■ STUDY MATERIAL:
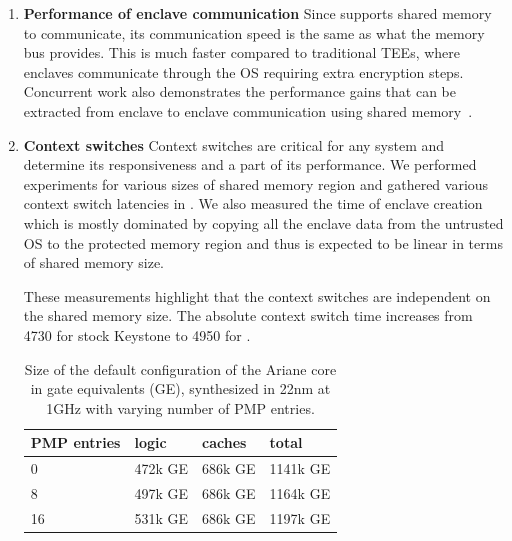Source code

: \begin{enumerate}
\item \textbf{Performance of enclave communication}
Since \name{} supports shared memory to communicate, its communication speed is the same as what the memory bus provides. This is much faster compared to traditional TEEs, where enclaves communicate through the OS requiring extra encryption steps. Concurrent work also demonstrates the performance gains that can be extracted from enclave to enclave communication using shared memory~\cite{yu2020elasticlave}.


\item \textbf{Context switches}
Context switches are critical for any system and determine its responsiveness and a part of its performance.
We performed experiments for various sizes of shared memory region and gathered various context switch latencies in . We also measured the time of enclave creation which is mostly dominated by copying all the enclave data from the untrusted OS to the protected memory region and thus is expected to be linear in terms of shared memory size. 

These measurements highlight that the context switches are independent on the shared memory size. The absolute context switch time increases from 4730 for stock Keystone to 4950 for \name{}.

\begin{table}[tbp]
    \centering
    \caption{Size of the default configuration of the Ariane core in gate equivalents (GE), synthesized in 22nm at 1GHz with varying number of PMP entries.}\vspace{-0.5em}
    \begin{tabular}{llll}\toprule
        PMP entries & logic & caches & total \\\midrule
        0 & 472k GE & 686k GE & 1141k GE \\
        8 & 497k GE & 686k GE & 1164k GE \\
        16 & 531k GE & 686k GE & 1197k GE \\ \bottomrule
    \end{tabular}
    

\end{table}
\end{enumerate}
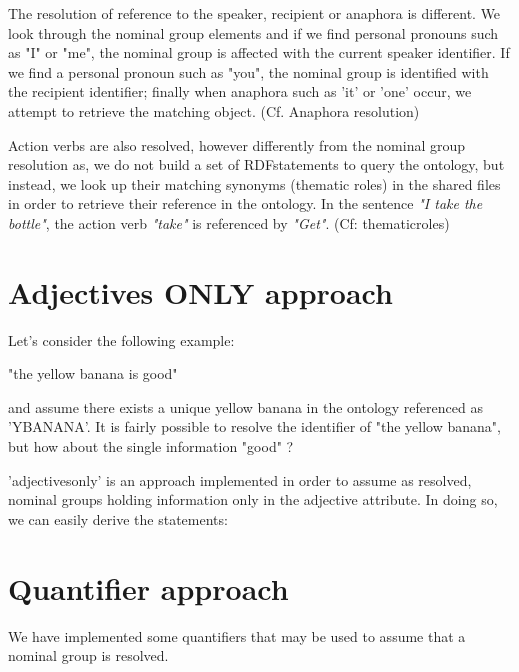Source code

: \documentclass[twoside,a4paper,10pt]{report}
\newcommand{\dokutitleleveltree}[1]{\section{#1}}
\newcommand{\dokufootmark}[1]{\footnotemark[#1]}
\newcommand{\dokuitalic}[1]{\textsl{#1}}
\begin{document}
\small
\begin{verbatimtab}
\end{verbatimtab}
\normalsize

The resolution of reference to the speaker, recipient or anaphora is different. We look through the nominal group elements and if we find personal pronouns such as "I" or "me", the nominal group is affected with the current speaker identifier.
 If we find a personal pronoun such as "you", the nominal group is identified with the recipient identifier; finally when anaphora such as 'it' or 'one' occur, we attempt to retrieve the matching object. (Cf. Anaphora resolution)


Action verbs are also resolved, however differently from the nominal group resolution as, we do not build a set of RDF\dokufootmark{1} statements to query the ontology, but instead, we look up their matching synonyms (thematic roles) in the shared files in order to retrieve their reference in the ontology. In the sentence \dokuitalic{"I take the bottle"}, the action verb \dokuitalic{"take"} is referenced by \dokuitalic{"Get"}. (Cf: thematic{\textunderscore}roles)


\dokutitleleveltree{Adjectives ONLY approach}
\label{7ab02d5628e7f210c5eb8e862e7ddc56}%

Let's consider the following example:


\small
\begin{verbatimtab}
  "the yellow banana is good" 
\end{verbatimtab}
\normalsize
and assume there exists a unique yellow banana in the ontology referenced as 'Y{\textunderscore}BANANA'.
It is fairly possible to resolve the identifier of "the yellow banana", but how about the single information "good" ?

'adjectives{\textunderscore}only' is an approach implemented in order to assume as resolved, nominal groups holding information only in the adjective attribute.
In doing so, we can easily derive the statements: 


\small
\begin{verbatimtab}
\end{verbatimtab}
\normalsize

\dokutitleleveltree{Quantifier approach}
\label{3c48ef2a7bfacf5e512a249e797564d3}%

We have implemented some quantifiers that may be used to assume that a nominal group is resolved.
\end{document}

■ JOB ITEM: Lines holding "order" in the material above are to be reported.

■ OUTPUT OF THE EXERCISE:
Action verbs are also resolved, however differently from the nominal group resolution as, we do not build a set of RDF\dokufootmark{1} statements to query the ontology, but instead, we look up their matching synonyms (thematic roles) in the shared files in order to retrieve their reference in the ontology. In the sentence \dokuitalic{"I take the bottle"}, the action verb \dokuitalic{"take"} is referenced by \dokuitalic{"Get"}. (Cf: thematic{\textunderscore}roles)
'adjectives{\textunderscore}only' is an approach implemented in order to assume as resolved, nominal groups holding information only in the adjective attribute.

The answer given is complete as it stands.